# [EXCERPTED TEXT]

BAHRĀMŠĀH B. MASʿŪD III B. EBRĀHĪM, ABU’L-MOẒAFFAR, Ghaznavid sultan in eastern Afghanistan and northwestern India with the favored honorific title (among many) of Yamīn-al-Dawla wa Amīn-al-Mella, reigned 511-?552/1117-?1157. Bahrāmšāh was one of Masʿūd III’s several sons, though probably not by the latter’s wife Jawhar Ḵātūn, daughter of Malekšāh, the Mahd-e ʿErāq, mother of his short-reigned predecessor Arslānšāh.
When Masʿūd III died in 508/1115, a struggle for the succession ensued among his sons, with the throne passing briefly to the dead sultan’s second and third sons Šīrzīl and Arslānšāh. Bahrāmšāh escaped imprisonment by the latter through being fortunately away from Ḡazna in Zamīndāvar at the time of his father’s death. He failed to assert his claim militarily at Tīgīnābād in the vicinity of modern Kandahār, hence fled via Sīstān to the court of the Saljuq sultan of the east, Sanjar. Sanjar (who was impressed by Bahrāmšāh’s skill with the spear and bow, according to an anecdote of Faḵr-e Modabber’s) provided military help for the Ghaznavid claimant, and a joint Saljuq-Saffarid army defeated Arslānšāh outside Ḡazna in 510/1117 and placed Bahrāmšāh on the throne there. Bahrāmšāh nevertheless had to flee when Arslānšāh returned with an army from India, but the return of a Saljuq force enabled Bahrāmšāh to secure his position once more and to dispose of Arslānšāh once and for all (512/1118).
Bahrāmšāh now began an undisputed reign of some four decades, almost as lengthy as that of his grandfather Ebrāhīm b. Masʿūd I, remaining, except for one brief episode, the faithful vassal of Sanjar and the Saljuqs, a dependence expressed in the inclusion of Sanjar’s name, together with that of the ʿAbbasid caliph, on the coinage which Bahrāmšāh minted for use in eastern Afghanistan. Also, the Ghaznavid had to dispatch his eldest son Dawlatšāh to the Saljuq court at Marv as a hostage and to pay a heavy tribute to Sanjar. Only once did Bahrāmšāh’s restiveness at this last requirement break out into positive action, when in 529/1135 he renounced allegiance and the payment of tribute to Sanjar; but the advent of a Saljuq army, which plundered Ḡazna and drove Bahrāmšāh temporarily into India, brought him to heel again, and it is possible that he fought alongside other dependent princes of the Saljuqs in Sanjar’s army in 536/1141 at the battle of the Qaṭvān Steppe against the Qarā Ḵetāy.

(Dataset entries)

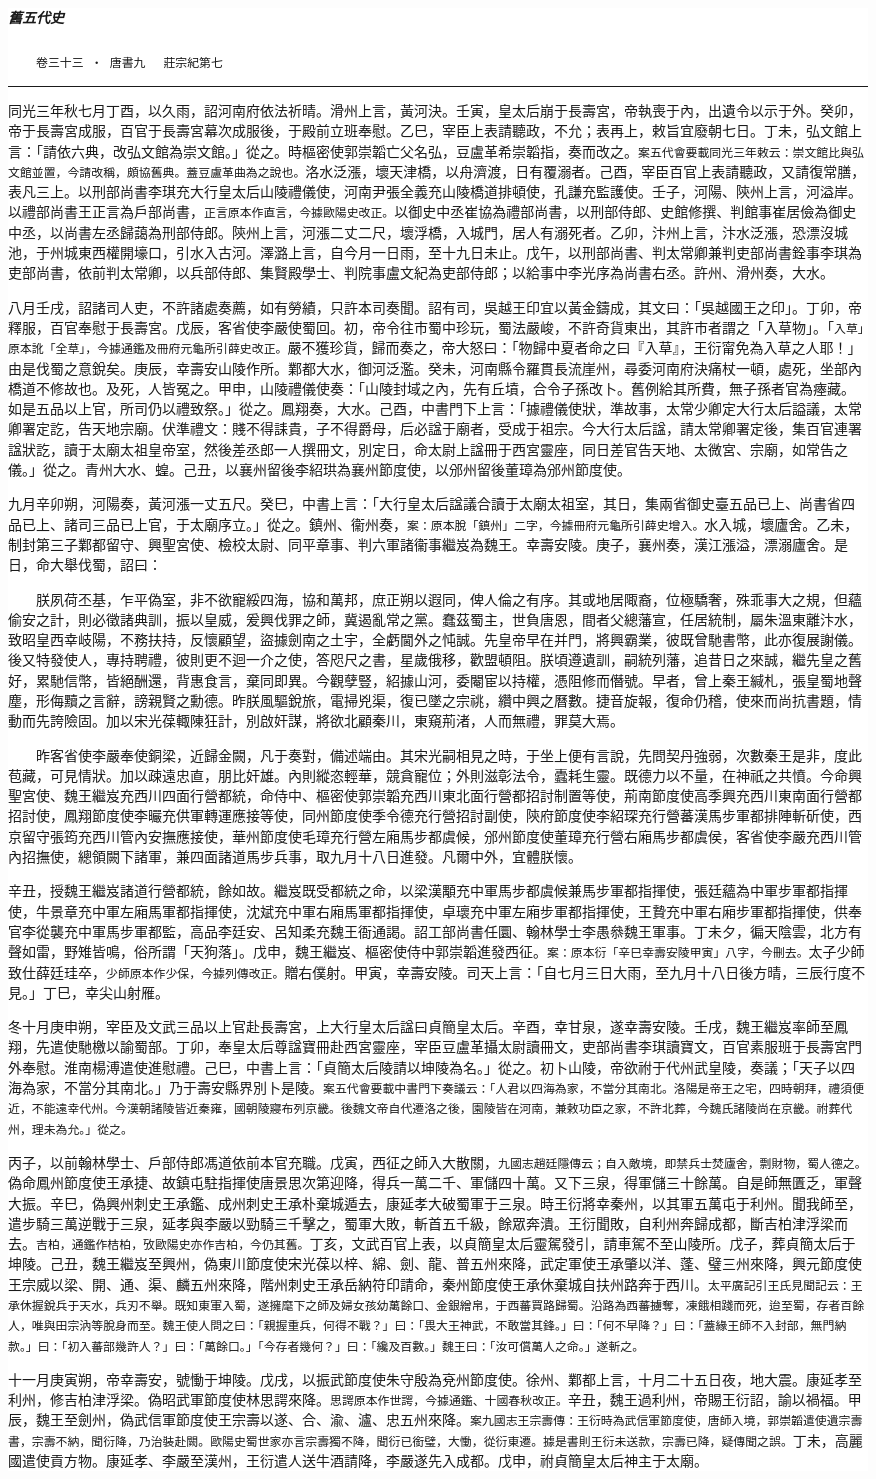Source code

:

##### 舊五代史
　　`卷三十三 ‧ 唐書九`
　`莊宗紀第七`

* * *

同光三年秋七月丁酉，以久雨，詔河南府依法祈晴。滑州上言，黃河決。壬寅，皇太后崩于長壽宮，帝執喪于內，出遺令以示于外。癸卯，帝于長壽宮成服，百官于長壽宮幕次成服後，于殿前立班奉慰。乙巳，宰臣上表請聽政，不允；表再上，敕旨宜廢朝七日。丁未，弘文館上言：「請依六典，改弘文館為崇文館。」從之。時樞密使郭崇韜亡父名弘，豆盧革希崇韜指，奏而改之。`案五代會要載同光三年敕云：崇文館比與弘文館並置，今請改稱，頗協舊典。蓋豆盧革曲為之說也。`洛水泛漲，壞天津橋，以舟濟渡，日有覆溺者。己酉，宰臣百官上表請聽政，又請復常膳，表凡三上。以刑部尚書李琪充大行皇太后山陵禮儀使，河南尹張全義充山陵橋道排頓使，孔謙充監護使。壬子，河陽、陝州上言，河溢岸。以禮部尚書王正言為戶部尚書，`正言原本作直言，今據歐陽史改正。`以御史中丞崔協為禮部尚書，以刑部侍郎、史館修撰、判館事崔居儉為御史中丞，以尚書左丞歸藹為刑部侍郎。陝州上言，河漲二丈二尺，壞浮橋，入城門，居人有溺死者。乙卯，汴州上言，汴水泛漲，恐漂沒城池，于州城東西權開壕口，引水入古河。澤潞上言，自今月一日雨，至十九日未止。戊午，以刑部尚書、判太常卿兼判吏部尚書銓事李琪為吏部尚書，依前判太常卿，以兵部侍郎、集賢殿學士、判院事盧文紀為吏部侍郎；以給事中李光序為尚書右丞。許州、滑州奏，大水。

八月壬戌，詔諸司人吏，不許諸處奏薦，如有勞績，只許本司奏聞。詔有司，吳越王印宜以黃金鑄成，其文曰：「吳越國王之印」。丁卯，帝釋服，百官奉慰于長壽宮。戊辰，客省使李嚴使蜀回。初，帝令往市蜀中珍玩，蜀法嚴峻，不許奇貨東出，其許市者謂之「入草物」。「`入草」原本訛「全草」，今據通鑑及冊府元龜所引薛史改正。`嚴不獲珍貨，歸而奏之，帝大怒曰：「物歸中夏者命之曰『入草』，王衍甯免為入草之人耶！」由是伐蜀之意銳矣。庚辰，幸壽安山陵作所。鄴都大水，御河泛濫。癸未，河南縣令羅貫長流崖州，尋委河南府決痛杖一頓，處死，坐部內橋道不修故也。及死，人皆冤之。甲申，山陵禮儀使奏：「山陵封域之內，先有丘墳，合令子孫改卜。舊例給其所費，無子孫者官為瘞藏。如是五品以上官，所司仍以禮致祭。」從之。鳳翔奏，大水。己酉，中書門下上言：「據禮儀使狀，準故事，太常少卿定大行太后謚議，太常卿署定訖，告天地宗廟。伏準禮文：賤不得誄貴，子不得爵母，后必諡于廟者，受成于祖宗。今大行太后諡，請太常卿署定後，集百官連署諡狀訖，讀于太廟太祖皇帝室，然後差丞郎一人撰冊文，別定日，命太尉上諡冊于西宮靈座，同日差官告天地、太微宮、宗廟，如常告之儀。」從之。青州大水、蝗。己丑，以襄州留後李紹珙為襄州節度使，以邠州留後董璋為邠州節度使。

九月辛卯朔，河陽奏，黃河漲一丈五尺。癸巳，中書上言：「大行皇太后諡議合讀于太廟太祖室，其日，集兩省御史臺五品已上、尚書省四品已上、諸司三品已上官，于太廟序立。」從之。鎮州、衞州奏，`案：原本脫「鎮州」二字，今據冊府元龜所引薛史增入。`水入城，壞廬舍。乙未，制封第三子鄴都留守、興聖宮使、檢校太尉、同平章事、判六軍諸衞事繼岌為魏王。幸壽安陵。庚子，襄州奏，漢江漲溢，漂溺廬舍。是日，命大舉伐蜀，詔曰：

　　朕夙荷丕基，乍平偽室，非不欲寵綏四海，協和萬邦，庶正朔以遐同，俾人倫之有序。其或地居陬裔，位極驕奢，殊乖事大之規，但蘊偷安之計，則必徵諸典訓，振以皇威，爰興伐罪之師，冀遏亂常之黨。蠢茲蜀主，世負唐恩，間者父總藩宣，任居統制，屬朱溫東離汴水，致昭皇西幸岐陽，不務扶持，反懷顧望，盜據劍南之土宇，全虧閫外之忳誠。先皇帝早在并門，將興霸業，彼既曾馳書幣，此亦復展謝儀。後又特發使人，專持聘禮，彼則更不迴一介之使，答咫尺之書，星歲俄移，歡盟頓阻。朕頃遵遺訓，嗣統列藩，追昔日之來誠，繼先皇之舊好，累馳信幣，皆絕酬還，背惠食言，棄同即異。今觀孽豎，紹據山河，委閹宦以持權，憑阻修而僭號。早者，曾上秦王緘札，張皇蜀地聲塵，形侮黷之言辭，謗親賢之勳德。昨朕風驅銳旅，電掃兇渠，復已墜之宗祧，纘中興之曆數。捷音旋報，復命仍稽，使來而尚抗書題，情動而先誇險固。加以宋光葆輙陳狂計，別啟奸謀，將欲北顧秦川，東窺荊渚，人而無禮，罪莫大焉。

　　昨客省使李嚴奉使銅梁，近歸金闕，凡于奏對，備述端由。其宋光嗣相見之時，于坐上便有言說，先問契丹強弱，次數秦王是非，度此苞藏，可見情狀。加以疎遠忠直，朋比奸雄。內則縱恣輕華，競貪寵位；外則滋彰法令，蠹耗生靈。既德力以不量，在神祇之共憤。今命興聖宮使、魏王繼岌充西川四面行營都統，命侍中、樞密使郭崇韜充西川東北面行營都招討制置等使，荊南節度使高季興充西川東南面行營都招討使，鳳翔節度使李曮充供軍轉運應接等使，同州節度使季令德充行營招討副使，陝府節度使李紹琛充行營蕃漢馬步軍都排陣斬斫使，西京留守張筠充西川管內安撫應接使，華州節度使毛璋充行營左廂馬步都虞候，邠州節度使董璋充行營右廂馬步都虞侯，客省使李嚴充西川管內招撫使，總領闕下諸軍，兼四面諸道馬步兵事，取九月十八日進發。凡爾中外，宜體朕懷。

辛丑，授魏王繼岌諸道行營都統，餘如故。繼岌既受都統之命，以梁漢顒充中軍馬步都虞候兼馬步軍都指揮使，張廷蘊為中軍步軍都指揮使，牛景章充中軍左廂馬軍都指揮使，沈斌充中軍右廂馬軍都指揮使，卓瓌充中軍左廂步軍都指揮使，王贄充中軍右廂步軍都指揮使，供奉官李從襲充中軍馬步軍都監，高品李廷安、呂知柔充魏王衙通謁。詔工部尚書任圜、翰林學士李愚叅魏王軍事。丁未夕，徧天陰雲，北方有聲如雷，野雉皆鳴，俗所謂「天狗落」。戊申，魏王繼岌、樞密使侍中郭崇韜進發西征。`案：原本衍「辛巳幸壽安陵甲寅」八字，今刪去。`太子少師致仕薛廷珪卒，`少師原本作少保，今據列傳改正。`贈右僕射。甲寅，幸壽安陵。司天上言：「自七月三日大雨，至九月十八日後方晴，三辰行度不見。」丁巳，幸尖山射雁。

冬十月庚申朔，宰臣及文武三品以上官赴長壽宮，上大行皇太后諡曰貞簡皇太后。辛酉，幸甘泉，遂幸壽安陵。壬戌，魏王繼岌率師至鳳翔，先遣使馳檄以諭蜀部。丁卯，奉皇太后尊諡寶冊赴西宮靈座，宰臣豆盧革攝太尉讀冊文，吏部尚書李琪讀寶文，百官素服班于長壽宮門外奉慰。淮南楊溥遣使進慰禮。己巳，中書上言：「貞簡太后陵請以坤陵為名。」從之。初卜山陵，帝欲祔于代州武皇陵，奏議；「天子以四海為家，不當分其南北。」乃于壽安縣界別卜是陵。`案五代會要載中書門下奏議云：「人君以四海為家，不當分其南北。洛陽是帝王之宅，四時朝拜，禮須便近，不能遠幸代州。今漢朝諸陵皆近秦雍，國朝陵寢布列京畿。後魏文帝自代遷洛之後，園陵皆在河南，兼敕功臣之家，不許北葬，今魏氏諸陵尚在京畿。祔葬代州，理未為允。」從之。`

丙子，以前翰林學士、戶部侍郎馮道依前本官充職。戊寅，西征之師入大散關，`九國志趙廷隱傳云；自入敵境，即禁兵士焚廬舍，剽財物，蜀人德之。`偽命鳳州節度使王承捷、故鎮屯駐指揮使唐景思次第迎降，得兵一萬二千、軍儲四十萬。又下三泉，得軍儲三十餘萬。自是師無匱乏，軍聲大振。辛巳，偽興州刺史王承鑑、成州刺史王承朴棄城遁去，康延孝大破蜀軍于三泉。時王衍將幸秦州，以其軍五萬屯于利州。聞我師至，遣步騎三萬逆戰于三泉，延孝與李嚴以勁騎三千擊之，蜀軍大敗，斬首五千級，餘眾奔潰。王衍聞敗，自利州奔歸成都，斷吉柏津浮梁而去。`吉柏，通鑑作桔柏，攷歐陽史亦作吉柏，今仍其舊。`丁亥，文武百官上表，以貞簡皇太后靈駕發引，請車駕不至山陵所。戊子，葬貞簡太后于坤陵。己丑，魏王繼岌至興州，偽東川節度使宋光葆以梓、綿、劍、龍、普五州來降，武定軍使王承肇以洋、蓬、璧三州來降，興元節度使王宗威以梁、開、通、渠、麟五州來降，階州刺史王承岳納符印請命，秦州節度使王承休棄城自扶州路奔于西川。`太平廣記引王氏見聞記云：王承休握銳兵于天水，兵刃不舉。既知東軍入蜀，遂擁麾下之師及婦女孩幼萬餘口、金銀繒帛，于西蕃買路歸蜀。沿路為西蕃擄奪，凍餓相踐而死，迨至蜀，存者百餘人，唯與田宗汭等脫身而至。魏王使人問之曰：「親握重兵，何得不戰？」曰：「畏大王神武，不敢當其鋒。」曰：「何不早降？」曰：「蓋緣王師不入封部，無門納款。」曰：「初入蕃部幾許人？」曰：「萬餘口。」「今存者幾何？」曰：「纔及百數。」魏王曰：「汝可償萬人之命。」遂斬之。`

十一月庚寅朔，帝幸壽安，號慟于坤陵。戊戌，以振武節度使朱守殷為兗州節度使。徐州、鄴都上言，十月二十五日夜，地大震。康延孝至利州，修吉柏津浮梁。偽昭武軍節度使林思諤來降。`思諤原本作世諤，今據通鑑、十國春秋改正。`辛丑，魏王過利州，帝賜王衍詔，諭以禍福。甲辰，魏王至劍州，偽武信軍節度使王宗壽以遂、合、渝、瀘、忠五州來降。`案九國志王宗壽傳：王衍時為武信軍節度使，唐師入境，郭崇韜遣使遺宗壽書，宗壽不納，聞衍降，乃治裝赴闕。歐陽史蜀世家亦言宗壽獨不降，聞衍已銜璧，大慟，從衍東遷。據是書則王衍未送款，宗壽已降，疑傳聞之誤。`丁未，高麗國遣使貢方物。康延孝、李嚴至漢州，王衍遣人送牛酒請降，李嚴遂先入成都。戊申，祔貞簡皇太后神主于太廟。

# [THE PROBLEM]
According to the entry on Bahrāmšāh, which of his sons did he send as a hostage to the Saljuq court at Marv?

# [ANSWER FOR THE TASK]
His eldest son, Dawlatšāh.